Du bist der Nächste,
vielleicht. Auge um Auge.
    Gestern Abend hatte er Melanie angekündigt, er werde seinen Auftritt auf dem Literaturfestival absagen, aber jetzt meinte er, dass es Mut beweisen würde, trotzdem hinzugehen.
Reiß dich zusammen, Junge! Stell dich dem, wovor du Angst hast.
Er mochte nur der Spielball der Götter sein, aber er war immer noch Alex Blake. Das war sein Leben, das war seine Arena: Vielleicht war es keine sehr vornehme Arena, doch es war alles, was er noch hatte.

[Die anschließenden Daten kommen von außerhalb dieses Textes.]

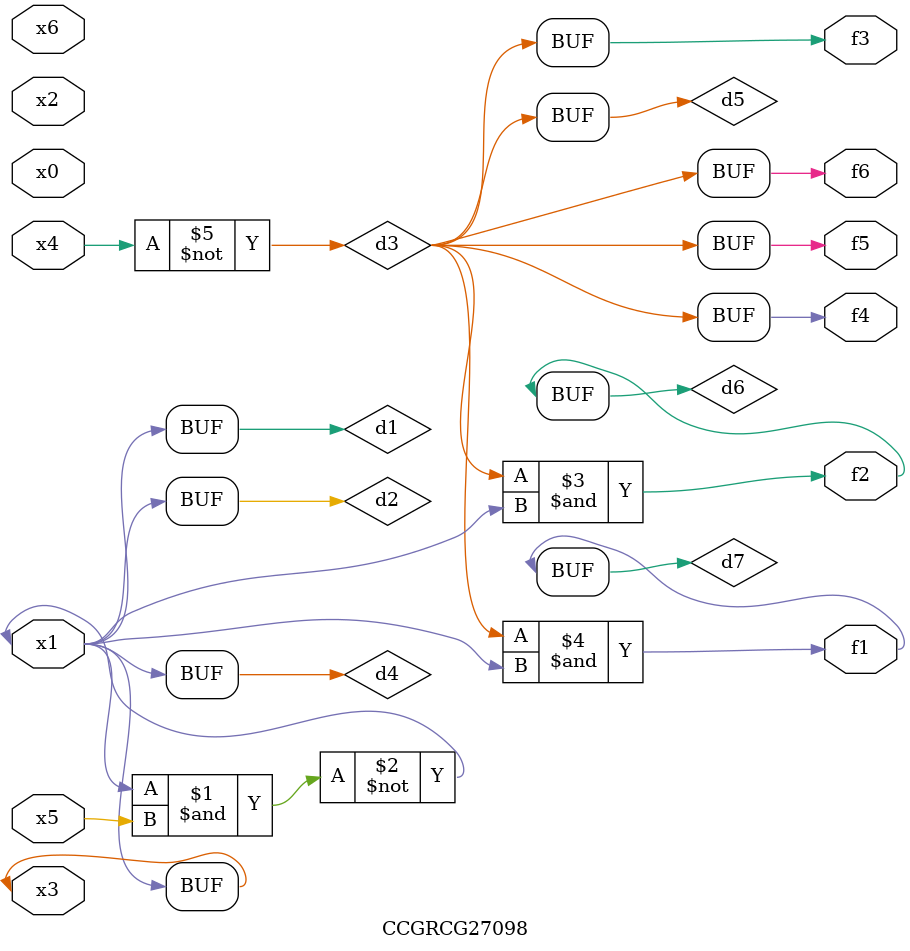
<source format=v>
module CCGRCG27098(
	input x0, x1, x2, x3, x4, x5, x6,
	output f1, f2, f3, f4, f5, f6
);

	wire d1, d2, d3, d4, d5, d6, d7;

	buf (d1, x1, x3);
	nand (d2, x1, x5);
	not (d3, x4);
	buf (d4, d1, d2);
	buf (d5, d3);
	and (d6, d3, d4);
	and (d7, d3, d4);
	assign f1 = d7;
	assign f2 = d6;
	assign f3 = d5;
	assign f4 = d5;
	assign f5 = d5;
	assign f6 = d5;
endmodule

</source>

    Er hatte während der letzten achtundvierzig Stunden seinen Laptop verloren, seine Brieftasche, seinen Roman, sein Zuhause, seine Identität. Er hatte nur noch Alex Blake.
     
    An der Rezeption saß jetzt ein Junge mit einer gestreiften Satinweste und einer Fliege wie ein Mitglied eines Barbershop-Quartetts.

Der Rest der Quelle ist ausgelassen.